Liquid and Viscous Samples
Liquid samples, especially non-volatile ones, are typically prepared by creating a thin film between two salt plates. A single drop of the liquid is placed onto one polished salt plate, and a second plate is pressed against it to create a thin layer of sample. For solids that are oily, viscous, or react with KBr, an alternative method called a Nujol mull is used. The solid sample is finely ground with a small amount of Nujol (liquid paraffin or mineral oil) until a thick, uniform paste is formed.
This viscous paste is then pressed between two salt plates to create a thin film suitable for measurement. The Nujol itself has characteristic C-H absorption bands that will appear in the final spectrum and must be accounted for during interpretation. If the sample is soluble in a volatile solvent, a thin film can be prepared by dissolving the sample, applying the solution to a salt plate, and allowing the solvent to evaporate completely.
Operating the Spectrometer and Data Collection
Modern IR instruments are typically Fourier-Transform Infrared (FTIR) spectrometers, which use an interferometer to rapidly measure all infrared frequencies simultaneously. The procedure begins by powering on the instrument and allowing it time to stabilize internal components, such as the source lamp and the laser.
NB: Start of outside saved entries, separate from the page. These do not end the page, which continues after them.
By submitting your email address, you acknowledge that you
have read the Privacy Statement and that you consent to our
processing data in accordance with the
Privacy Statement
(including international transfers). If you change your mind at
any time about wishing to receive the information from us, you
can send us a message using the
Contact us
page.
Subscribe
After initializing the software, the first measurement collected is the background scan, performed with no sample present in the beam path.
The background scan records the absorption signature of the air in the sample compartment, primarily water vapor and carbon dioxide, and inherent instrument noise. This signal is automatically subtracted from the subsequent sample scan to isolate the absorption peaks belonging only to the compound of interest. Scan parameters are then set, including the spectral range, resolution, and the number of scans to be averaged (often 4 to 32 for a good signal-to-noise ratio).
Once the background is collected, the prepared sample is carefully placed into the sample compartment, ensuring correct positioning in the infrared beam path. If using an Attenuated Total Reflectance (ATR) accessory, the sample is placed directly onto the crystal and compressed to ensure maximum contact. The instrument then collects the data, which is processed using a mathematical function called a Fourier transform to convert the raw signal into the final spectrum.
Basic Data Analysis and Interpretation
The final output is a graph plotting the intensity of infrared absorption (percent transmittance or absorbance) against the wavenumber, measured in inverse centimeters (cm⁻¹). The spectrum is conventionally divided into two main regions, with the division occurring around 1500 cm⁻¹.
The Functional Group Region
The region from 4000 cm⁻¹ down to 1500 cm⁻¹ is known as the functional group region, which is the primary area for identifying bond types. Characteristic stretching vibrations of common bonds appear here at predictable locations. For example, a strong, sharp peak around 1715 cm⁻¹ indicates a carbonyl group (C=O), such as those found in ketones or aldehydes. A broad absorption band appearing between 3200 and 3600 cm⁻¹ signifies the presence of an O-H stretching vibration, characteristic of alcohols or carboxylic acids.
The Fingerprint Region
The lower half of the spectrum, from 1500 cm⁻¹ down to about 400 cm⁻¹, is called the fingerprint region. This area contains a complex pattern of peaks arising from various bending and stretching vibrations. While too complicated for simple functional group assignment, the overall pattern is unique to every single molecule. This region is primarily used for confirming the identity of an unknown compound by comparing its exact pattern to the spectrum of a known reference material.